## Quoted passage
# I Thought 'Retirement' Was Part of the Golden Years?



## Justfedup (Jun 12, 2011)

My husband and I have been married 32 years. To say it's been a 'happy' marriage, is a stretch. Our three adult children are on their own; and we have six beautiful grandchildren. We USED to have a life...until my husband retired.

Our social, emotional and financial status has changed DRAMATICALLY. A 'downward' spiral would be an understatement. The downward spiral started two years ago this month. My husband's 96-year old mother passed away and my husband fell into a deep depression. Within this time, he decided that he would opt on an early Pension retirement (he had 32 service years in a local union). We are only in our early 50's. I became a homemaker/child care provider in 2009 (more like grandma just watching the grandkiddoes). We haven't been on a vacation in two years, we haven't gone to dinner in six months, we are down to sex maybe once/twice every other week. Of course, my husband expects me to perform my intimate duties whether I feel like it or not. Well, we haven't been intimate now in three weeks. My husband and I are together 24/7..and guess what? I can't take it! We have sacrificed so much as our income has dramatically changed. We have made too much of a change. We no longer have lives... I am growing so resentful; my demeanor is always ugly and negative. I find myself crying at night and waking up crying in the morning. I can't even remember when the last time my husband even told me anything special as 'I love you', 'You look nice'. 

Every day I ask myself is this part of the golden years? If so, you can take them back! I'll wait on the golden years!


----------



## Blanca (Jul 25, 2008)

Most of the older adults I've known that tried to retire hated it. They went back to work. They couldn't stand being around each other all the time. I have no plans to retire since I've never actually heard anything good about it. 

Maybe you could bring up going back to work indirectly, so he thinks it's his idea? Or directly if you think it would go over well. Is he miserable, too? You could also try and get a job outside of the home, or volunteer.


----------



## BigToe (Jun 2, 2011)

It sounds like your husband was (is?) a little too depressed about his mother's death. I'm not trying to be insensitive (I lost my mother less than 5 years ago) but at 96 she certainly lived a long life so it can't be that he expected her to live forever. It sounds like he put more stock in his son/mother relationship than his husband/wife relationship.

Did you not contribute to the discussion about him retiring? Did you not look at how your finances would change when he retired? It sounds like many of the things you were use to doing when he was working (vacation, dinner, etc) are now sacrificed due to less income. Other than one of you getting a new job to supplement his retirement income, I don't see a solution. And money is a very common, but a hell of a thing, to fight over.

## Assignment a
Put the records from the line containing "Every image gets" down to the line containing "0.570980, -0.456799, 1.171760]]" into a two-column CSV with the columns instruction and output, one row per record. Give each record's text and its answer in one quoted field each, with line breaks turned into spaces, and leave the pictures out.

## Supplied material
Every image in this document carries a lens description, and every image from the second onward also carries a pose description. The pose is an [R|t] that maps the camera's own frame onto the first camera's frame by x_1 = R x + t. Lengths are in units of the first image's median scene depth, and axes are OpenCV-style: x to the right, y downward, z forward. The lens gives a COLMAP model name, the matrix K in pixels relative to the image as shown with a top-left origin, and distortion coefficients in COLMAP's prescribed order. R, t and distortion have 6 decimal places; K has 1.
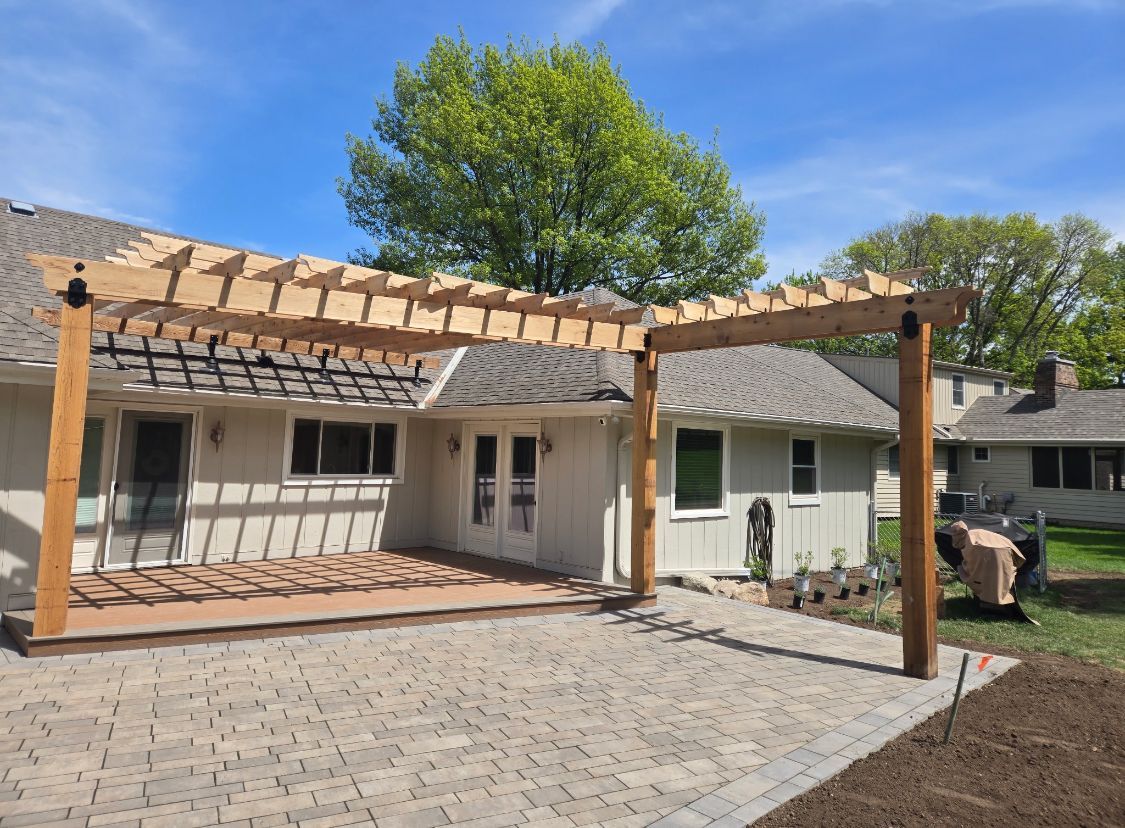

---

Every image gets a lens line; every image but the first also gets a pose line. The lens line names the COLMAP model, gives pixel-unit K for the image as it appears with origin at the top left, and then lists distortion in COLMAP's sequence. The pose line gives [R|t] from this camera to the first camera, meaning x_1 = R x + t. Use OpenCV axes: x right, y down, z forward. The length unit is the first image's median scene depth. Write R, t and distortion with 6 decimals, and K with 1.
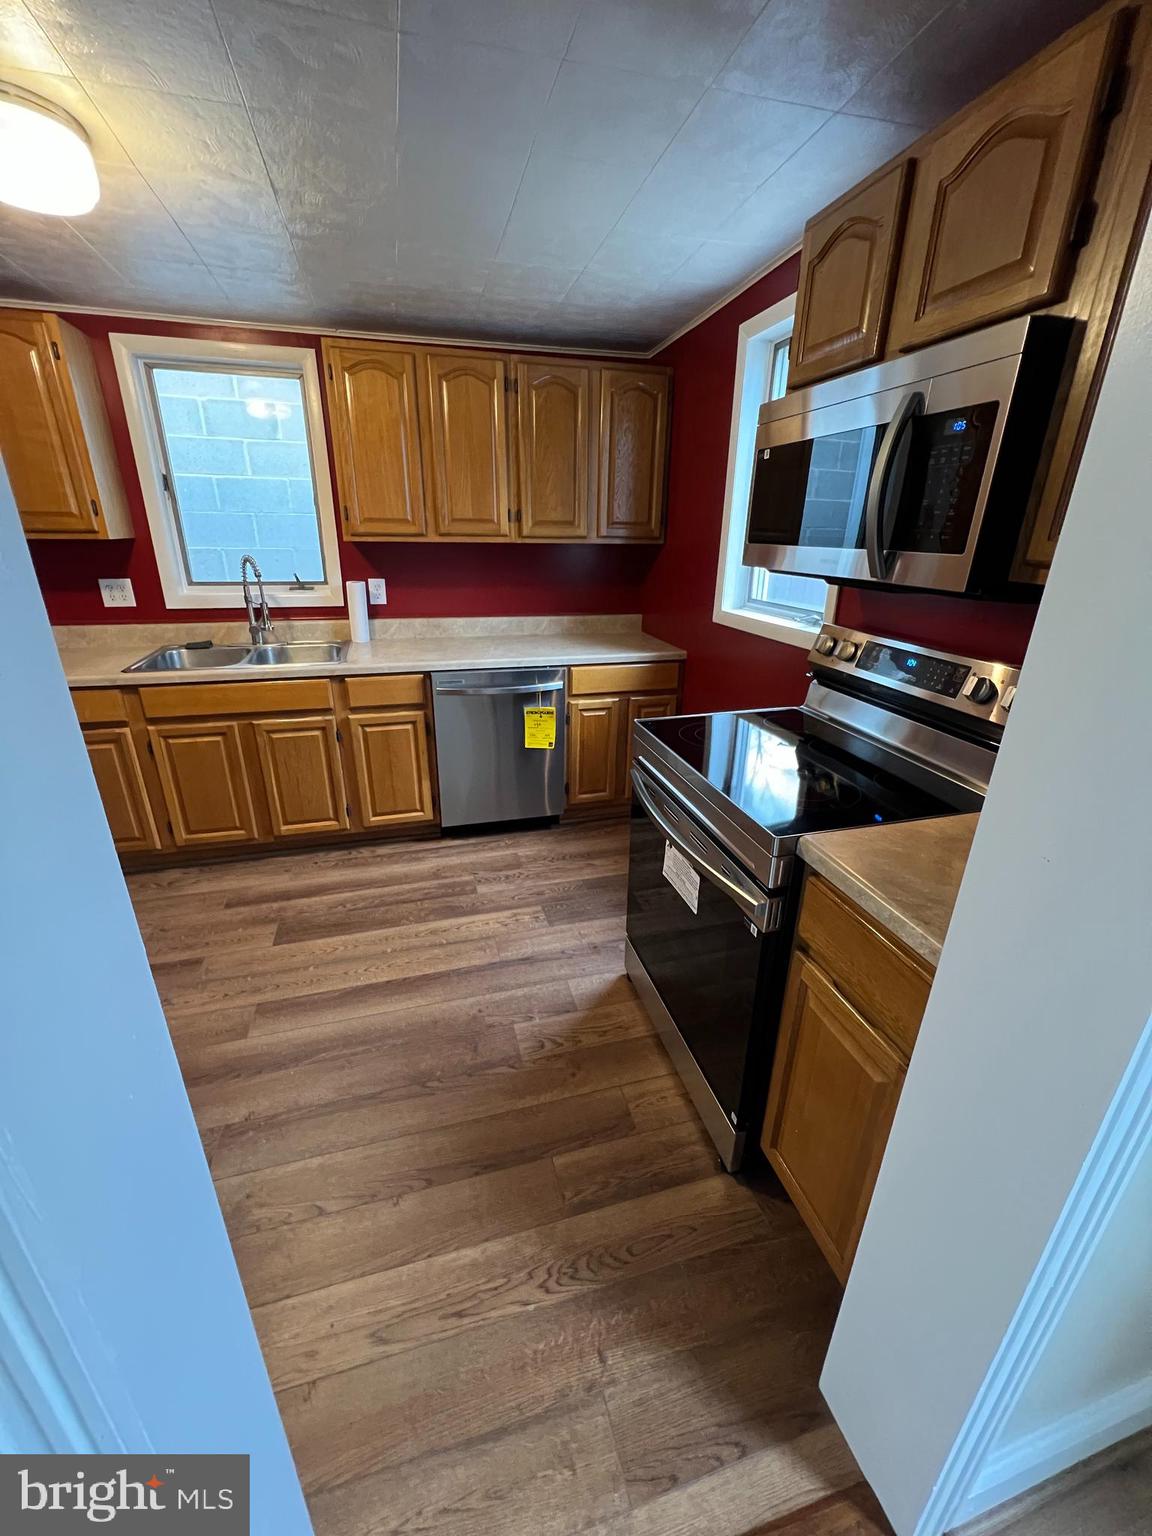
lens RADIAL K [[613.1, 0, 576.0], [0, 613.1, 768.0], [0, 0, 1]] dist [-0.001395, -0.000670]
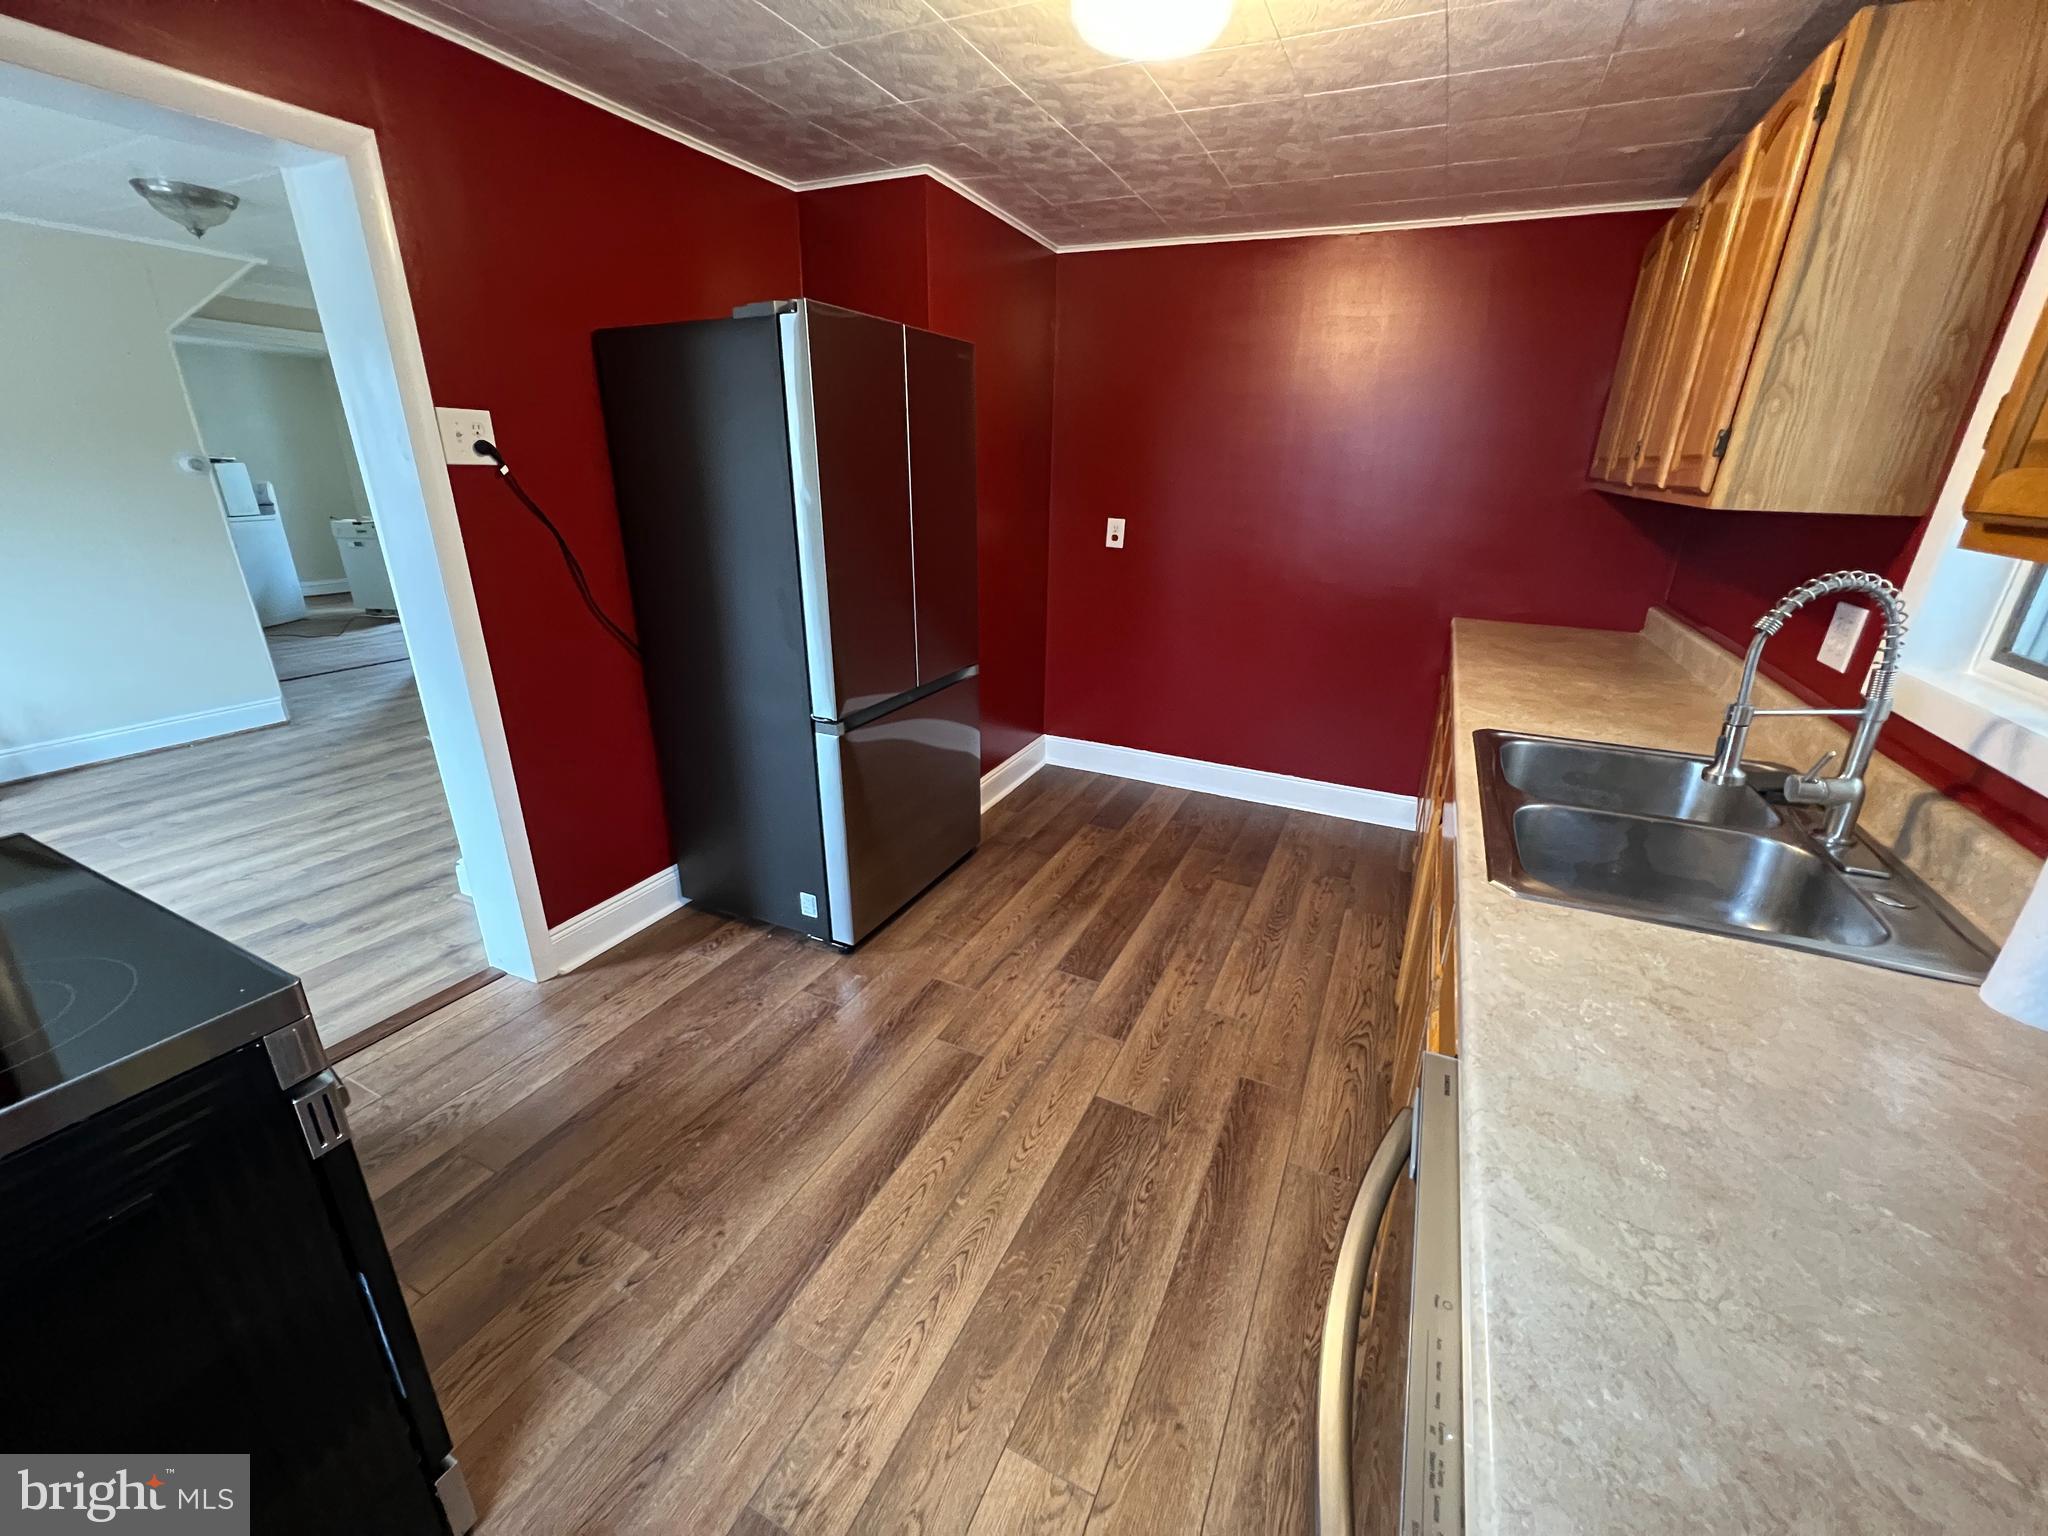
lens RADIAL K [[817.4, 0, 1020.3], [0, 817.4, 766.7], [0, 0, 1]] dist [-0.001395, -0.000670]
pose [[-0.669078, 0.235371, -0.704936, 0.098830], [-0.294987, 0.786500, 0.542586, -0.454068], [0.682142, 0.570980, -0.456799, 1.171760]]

## Assignment b
List every username that heads a post in the retirement thread.

## Exercise response a
instruction,output
"Every image gets a lens line; every image but the first also gets a pose line. The lens line names the COLMAP model, gives pixel-unit K for the image as it appears with origin at the top left, and then lists distortion in COLMAP's sequence. The pose line gives [R|t] from this camera to the first camera, meaning x_1 = R x + t. Use OpenCV axes: x right, y down, z forward. The length unit is the first image's median scene depth. Write R, t and distortion with 6 decimals, and K with 1.","lens RADIAL K [[613.1, 0, 576.0], [0, 613.1, 768.0], [0, 0, 1]] dist [-0.001395, -0.000670] lens RADIAL K [[817.4, 0, 1020.3], [0, 817.4, 766.7], [0, 0, 1]] dist [-0.001395, -0.000670] pose [[-0.669078, 0.235371, -0.704936, 0.098830], [-0.294987, 0.786500, 0.542586, -0.454068], [0.682142, 0.570980, -0.456799, 1.171760]]"

## Exercise response b
Justfedup
Blanca
BigToe